Las palabras de Jung que citaste deberían hablarte ahora:

«La triste verdad es que la auténtica vida del hombre consiste en un complejo de oposiciones inexorables: día y noche, nacimiento y muerte, felicidad y desgracia, bien y mal. Ni siquiera estamos seguros de que uno prevalecerá sobre el otro, de que el bien vencerá al mal o la alegría derrotará a la tristeza. La vida es un campo de batalla. Siempre lo fue y siempre lo será, y si no fuera así, la existencia llegaría a su fin».

Záfate de tus ilusiones. Permítete ser el chico herido por una madre violenta y esquizofrénica, en lugar de la personificación viviente de su enfermedad. Abraza las partes de ti que murieron cuando eras niño y dejarás de anhelar ver cómo mueren los demás. Contempla con atención y detenidamente qué fue asesinado en tu interior y el Asesino de la Autopista morirá como un vampiro al ver la brillante luz de la verdad.

Cada día que sigas enfermo refleja en efecto mis limitaciones como sanador, pero también representa tus limitaciones como ser humano y como cristiano.
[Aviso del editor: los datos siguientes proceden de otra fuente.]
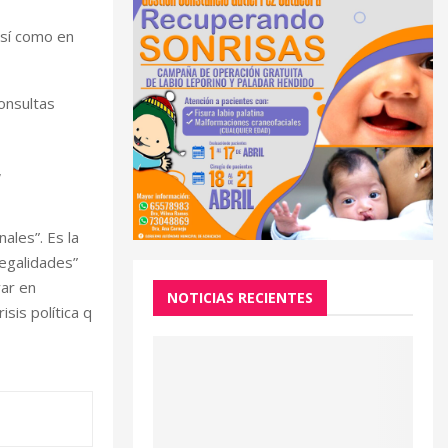
así como en
onsultas
,
ales”. Es la
legalidades”
var en
NOTICIAS RECIENTES
sis política q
Si no logramos detener al Asesino de la Autopista, mis aptitudes como médico serán cuestionadas. Pero el riesgo que corres tú es mayor: el veredicto final de tu alma.
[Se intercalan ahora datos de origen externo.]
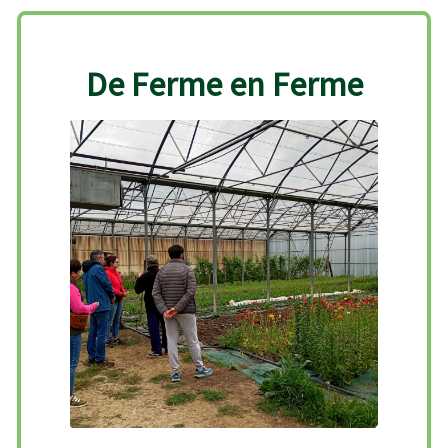
De Ferme en Ferme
Eres tú quien está perdido en el amor ciego por una mujer, Gabriel, no yo. Contémplala como la persona que era y serás libre.

Leyó la carta unas cuantas veces antes de firmarla. Iba a por su lado más visceral. Había aprendido que era la única forma de dar un paso de gigante hacia delante, en una investigación o en psicoterapia. Los auténticos grandes avances llegaban cuando te dejabas llevar por completo por tu intuición. Pero cuando aceptabas una apuesta así, no había vuelta atrás. O lograbas comunicarte con el paciente y cambiabas su vida, o le perdías; a veces por aquella sesión, a veces para siempre. Y Clevenger no se hacía ilusiones: perder a Gabriel significaba que otras personas perderían la vida.